Blue Cross was fined $95,000 earlier this year when the attorney general concluded that its hired boiler-room operatives made more than 100,000 calls violating a state law against computerized, robot-call campaigns. “We’re embarrassed — a mistake was made,” a contrite Wilson says. “We apologize.” The public option was dropped from final reform legislation, but its prospect had been a warning shot fired across Blue Cross’ bow.

Now Wilson has embarked on a quest, seeking what he calls “aggressive evolution” at Blue Cross. Part of that effort, he says, will be repairing frayed relations with providers still seething over treatment by Greczyn and his team, but he is asking aides to consider a question few have pondered since the dawn of health insurance in the 1930s: What if there were no more private insurance?
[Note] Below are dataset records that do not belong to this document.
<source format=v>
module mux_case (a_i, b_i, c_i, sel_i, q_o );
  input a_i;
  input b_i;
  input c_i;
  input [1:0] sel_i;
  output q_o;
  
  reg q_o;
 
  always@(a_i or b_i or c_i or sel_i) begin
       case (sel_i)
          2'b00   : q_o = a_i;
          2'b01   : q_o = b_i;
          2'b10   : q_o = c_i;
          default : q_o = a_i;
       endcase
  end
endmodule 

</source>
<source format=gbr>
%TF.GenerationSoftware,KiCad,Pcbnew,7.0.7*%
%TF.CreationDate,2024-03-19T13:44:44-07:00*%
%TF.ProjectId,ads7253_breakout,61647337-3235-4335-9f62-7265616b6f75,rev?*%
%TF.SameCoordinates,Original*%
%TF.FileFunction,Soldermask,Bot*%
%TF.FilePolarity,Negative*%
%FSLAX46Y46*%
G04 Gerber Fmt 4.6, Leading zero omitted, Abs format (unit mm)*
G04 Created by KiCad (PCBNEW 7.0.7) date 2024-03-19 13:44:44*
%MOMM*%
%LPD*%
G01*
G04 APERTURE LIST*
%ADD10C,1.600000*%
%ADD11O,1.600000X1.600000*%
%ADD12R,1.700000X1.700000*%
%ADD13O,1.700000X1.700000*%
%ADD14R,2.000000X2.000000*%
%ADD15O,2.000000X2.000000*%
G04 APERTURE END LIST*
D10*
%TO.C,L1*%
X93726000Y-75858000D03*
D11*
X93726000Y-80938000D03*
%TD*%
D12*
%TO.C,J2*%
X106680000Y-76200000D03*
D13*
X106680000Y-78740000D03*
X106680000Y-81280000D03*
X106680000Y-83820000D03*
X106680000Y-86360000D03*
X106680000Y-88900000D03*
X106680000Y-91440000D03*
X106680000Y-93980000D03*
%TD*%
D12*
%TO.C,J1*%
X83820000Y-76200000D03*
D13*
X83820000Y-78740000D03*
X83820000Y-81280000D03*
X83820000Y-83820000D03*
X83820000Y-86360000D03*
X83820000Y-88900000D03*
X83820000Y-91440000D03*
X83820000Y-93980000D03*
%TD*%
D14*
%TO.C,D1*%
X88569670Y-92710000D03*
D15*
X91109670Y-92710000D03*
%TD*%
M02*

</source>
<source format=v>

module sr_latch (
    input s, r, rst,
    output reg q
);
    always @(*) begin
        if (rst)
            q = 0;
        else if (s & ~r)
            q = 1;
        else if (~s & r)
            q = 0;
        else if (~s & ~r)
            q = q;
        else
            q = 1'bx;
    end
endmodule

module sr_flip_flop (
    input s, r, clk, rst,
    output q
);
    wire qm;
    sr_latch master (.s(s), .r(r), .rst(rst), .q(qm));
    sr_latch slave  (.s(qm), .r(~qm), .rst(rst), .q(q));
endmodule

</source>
Blue Cross is steeling itself for uncertainty. It has a goal of reducing operating costs 20% — $200 million a year — by 2014, and earlier this year the insurer announced it would outsource some data entry to the Philippines and outside contractors, costing 90 jobs. A few months before, it had pared 145 through early-retirement packages. Other cutbacks are likely. Conversion to a for-profit — the inflammatory topic of the early 2000s — is permanently off the table, Wilson says, but little else is.

The goal is to obtain 20% of revenue by 2014 from nontraditional sources, such as increased dental and life insurance but also possibly workers’ compensation coverage and even noninsurance lines of business. With thousands of employees skilled in data handling and human resources, Wilson says, Blue Cross might consider such ventures as payroll management and various HR functions for other companies. Or managing practices for physicians.
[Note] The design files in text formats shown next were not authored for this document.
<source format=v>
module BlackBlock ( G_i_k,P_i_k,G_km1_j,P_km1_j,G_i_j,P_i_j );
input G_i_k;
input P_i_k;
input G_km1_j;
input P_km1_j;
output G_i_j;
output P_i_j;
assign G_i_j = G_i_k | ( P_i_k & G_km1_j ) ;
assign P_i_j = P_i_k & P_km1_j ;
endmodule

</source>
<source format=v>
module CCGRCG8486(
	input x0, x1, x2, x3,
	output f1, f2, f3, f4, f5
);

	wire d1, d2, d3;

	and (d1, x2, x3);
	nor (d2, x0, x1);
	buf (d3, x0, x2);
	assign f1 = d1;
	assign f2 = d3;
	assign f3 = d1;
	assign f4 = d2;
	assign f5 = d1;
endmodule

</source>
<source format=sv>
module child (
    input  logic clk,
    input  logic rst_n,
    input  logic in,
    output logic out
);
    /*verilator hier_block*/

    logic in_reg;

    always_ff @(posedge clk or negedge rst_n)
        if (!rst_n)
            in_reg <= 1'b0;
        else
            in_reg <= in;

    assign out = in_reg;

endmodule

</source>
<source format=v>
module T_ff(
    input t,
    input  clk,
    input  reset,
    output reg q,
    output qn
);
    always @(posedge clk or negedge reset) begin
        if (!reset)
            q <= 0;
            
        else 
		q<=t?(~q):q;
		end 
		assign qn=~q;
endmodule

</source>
“We’re telling our people there are no dumb ideas here. We’re going to stay close to our core. We’re not going to get into the used-car business. But we’re going to examine everything that seems reasonable to help diversify.” As with playing politics, which he considers no more than a CEO’s duty to protect his company, Wilson sees raising troubling questions about its future as his obligation to its 3.7 million members and more then 4,000 employees.

“I can imagine a scenario that brings the financial collapse of not only this company but the insurance industry. I’m not panicked, but with reform we’re sailing undiscovered waters, and we can’t foresee every storm that might be out there.” He’s bent upon weathering that storm, but if the tempest casts Blue Cross upon terra incognita, it’s better that the company be an agile, aggressive gorilla than a once dominant, now doomed dinosaur.